Ta sama potrawa, różne miejsca, odmienne doświadczenia. Obiad w domu i w restauracji. Konserwa tyrolska na biwaku i w czasie urodzinowego przyjęcia. Piwo w upalny, weekendowy dzień na plaży i na przykład w poniedziałek o ósmej rano. W styczniu. Nasze doświadczenia kulinarne (i nie tylko) zależne są od miejsca, sytuacji, towarzystwa i kilku innych czynników.
Nie twierdzę, że konserwa tyrolska każdemu lepiej smakowała będzie na biwaku, a piwo wyda się trafniejszym wyborem w upalny dzień. Podejrzewam jednak, że dla większości z nas tak właśnie jest. Oczywiście można by teraz przez proste porównania przejść do spraw bieżących, polityki, światopoglądu, opinii na temat migracji, etc. Mógłbym przytoczyć kilka powiedzeń, ciekawostek, porównać śniadanie do podatków, a szefa kuchni do kandydata na urząd prezydencki. Nie zrobię tego, bo według mnie rozmowa na inne tematy jest też czasami potrzebna, niezbędna wręcz. Pozostaniemy przy posiłkach. Lotniczych. Bo o nich ostatnio sporo się mówi i pisze. Przede wszystkim o ich smaku, który – uwaga! – podobno nie jest aż taki zły. Musimy uwierzyć na słowo, bo nie mamy możliwości porównania. By to uczynić, musielibyśmy obiad serwowany w samolocie ukradkiem wynieść z lotniska i zjeść na ławce w parku. Lub we własnym domu. O ile łatwiej jest z samolotu coś wynieść, niż wnieść na pokład, to przecież nie będziemy tego robić tylko dla potwierdzenia słów kilku naukowców.

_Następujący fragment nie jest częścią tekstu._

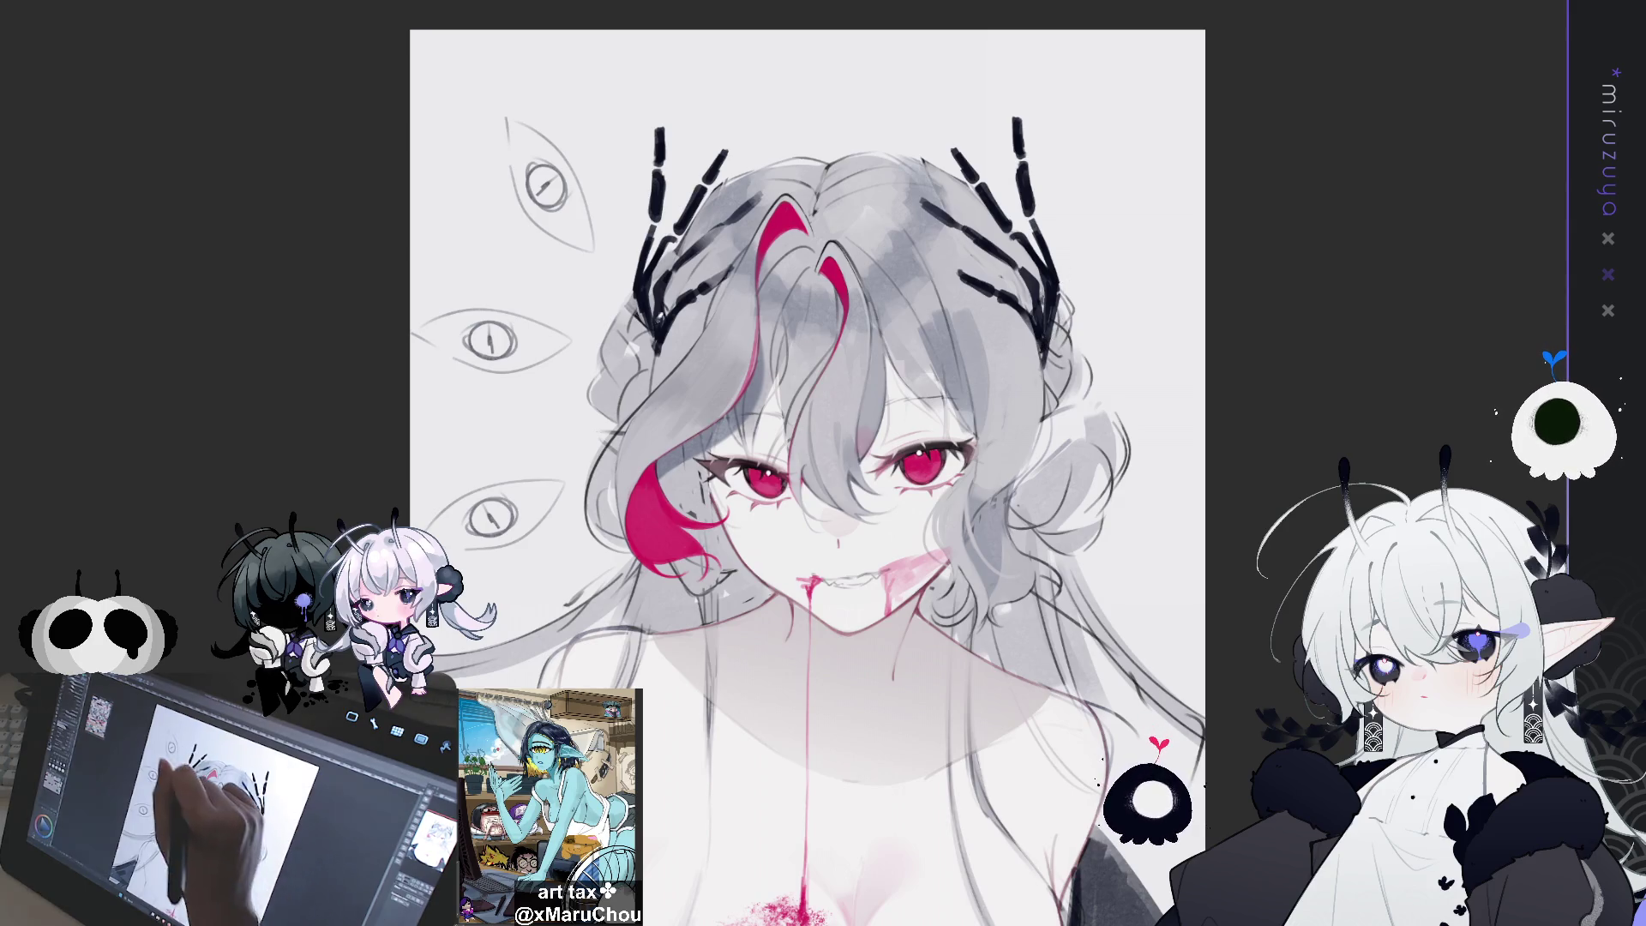
{"action": "mouse_move", "coordinate": [655, 296]}
{"action": "left_mouse_down"}
{"action": "mouse_move", "coordinate": [647, 353]}
{"action": "mouse_move", "coordinate": [623, 307]}
{"action": "left_mouse_up"}
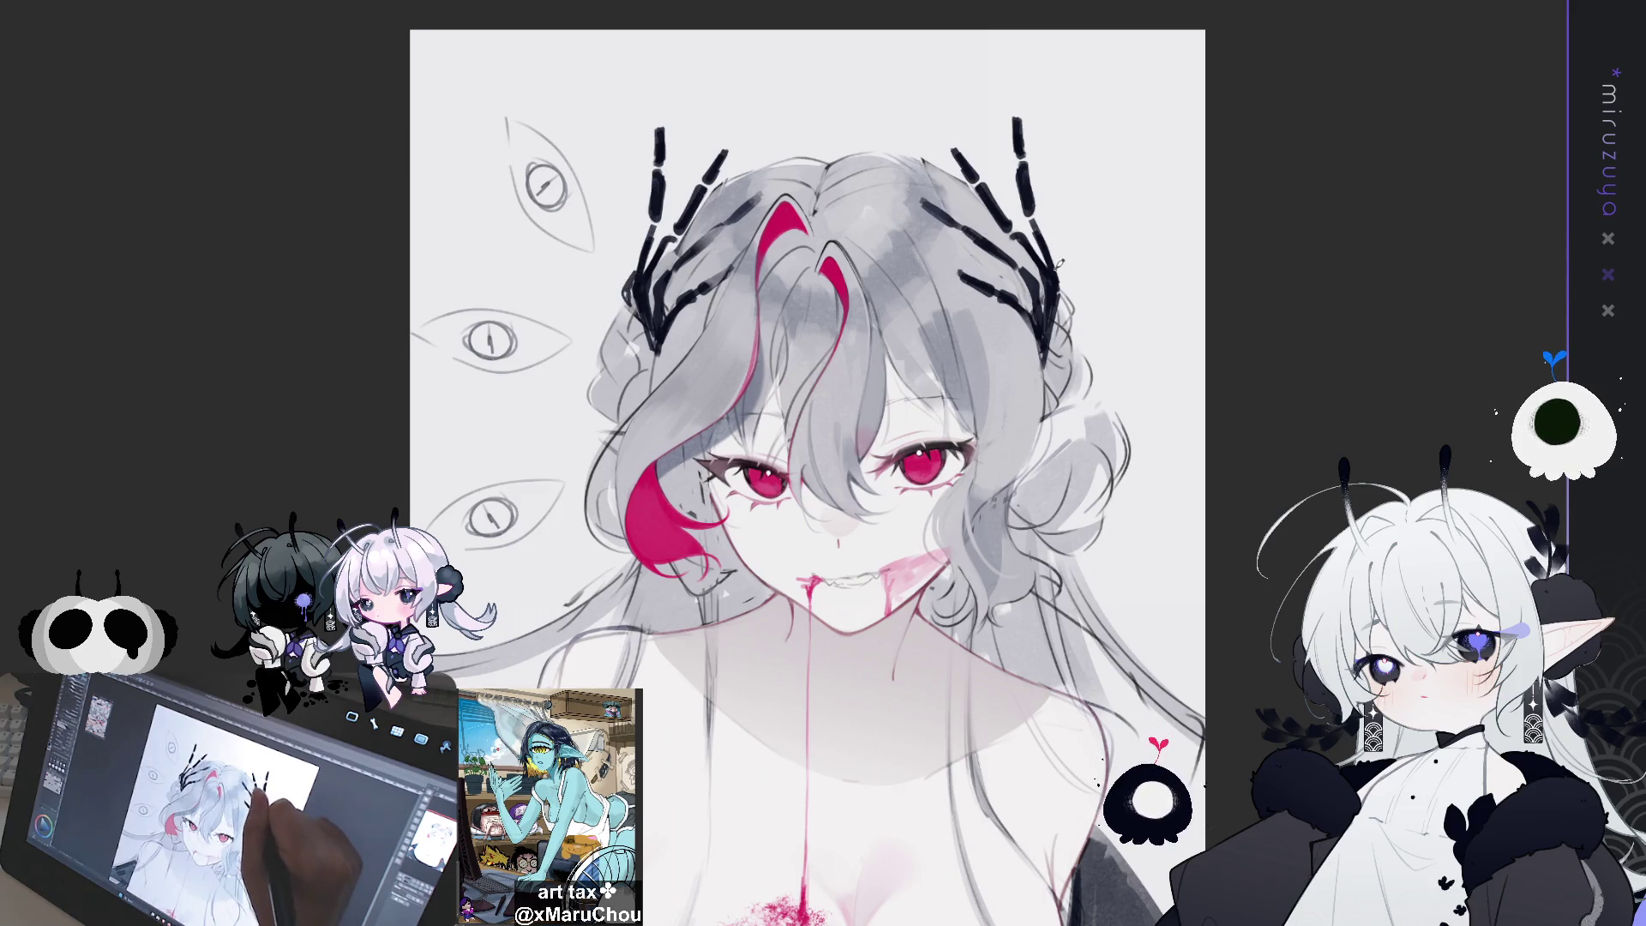
{"action": "left_click_drag", "start_coordinate": [1040, 243], "coordinate": [1053, 373]}
{"action": "mouse_move", "coordinate": [630, 300]}
{"action": "left_mouse_down"}
{"action": "mouse_move", "coordinate": [662, 363]}
{"action": "mouse_move", "coordinate": [650, 375]}
{"action": "mouse_move", "coordinate": [643, 345]}
{"action": "left_mouse_up"}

Zacznijmy od początku. W dawnych czasach, czyli początkach lotnictwa komercyjnego, gdy bilety były drogie, fotele wielkie i wygodne, linie robiły wszystko, by uprzyjemnić lot bogatym pasażerom. Nie było filmów, gier komputerowych, a jedynie wyglądanie przez okno, sen i ewentualnie posiłek. Przewoźnicy wzięli więc przykład z naziemnych środków komunikacji i serwowali wymyślne potrawy. 20-godzinny lot nad Atlantykiem oznaczał kilka posiłków, przystawek i nieograniczoną ilość alkoholu. Wraz z rozwojem techniki samoloty były coraz tańsze, bilety też. W kabinach zamiast 60 miejsc pojawiło się 200 foteli. Linie zaczęły oszczędzać, dokonując podziału pasażerów na lepszych i gorszych. Tak właśnie w 1952 roku powstała klasa ekonomiczna. Liniom lotniczym odebrano swobodę dobierania posiłków i wyznaczono międzynarodowe standardy. Jeszcze przez chwilę pasażerom pierwszej klasy wydawało się, że odżywiani są lepiej, po czym nagle oni również utracili zdolność rozpoznawania smaku potraw na lotniczym talerzu.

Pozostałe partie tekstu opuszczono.